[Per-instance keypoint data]
____________
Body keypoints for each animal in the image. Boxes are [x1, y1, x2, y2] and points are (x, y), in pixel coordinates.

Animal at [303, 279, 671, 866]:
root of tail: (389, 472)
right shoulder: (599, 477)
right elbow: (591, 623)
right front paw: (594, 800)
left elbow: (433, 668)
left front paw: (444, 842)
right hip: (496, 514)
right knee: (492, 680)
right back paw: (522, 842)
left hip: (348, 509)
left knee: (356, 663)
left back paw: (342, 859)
____________
> DIRECTIONS:
Could you return all the data above exactly as it appears?

> TASK OUTPUT:
Body keypoints for each animal in the image. Boxes are [x1, y1, x2, y2] and points are (x, y), in pixel coordinates.

Animal at [303, 279, 671, 866]:
root of tail: (389, 472)
right shoulder: (599, 477)
right elbow: (591, 623)
right front paw: (594, 800)
left elbow: (433, 668)
left front paw: (444, 842)
right hip: (496, 514)
right knee: (492, 680)
right back paw: (522, 842)
left hip: (348, 509)
left knee: (356, 663)
left back paw: (342, 859)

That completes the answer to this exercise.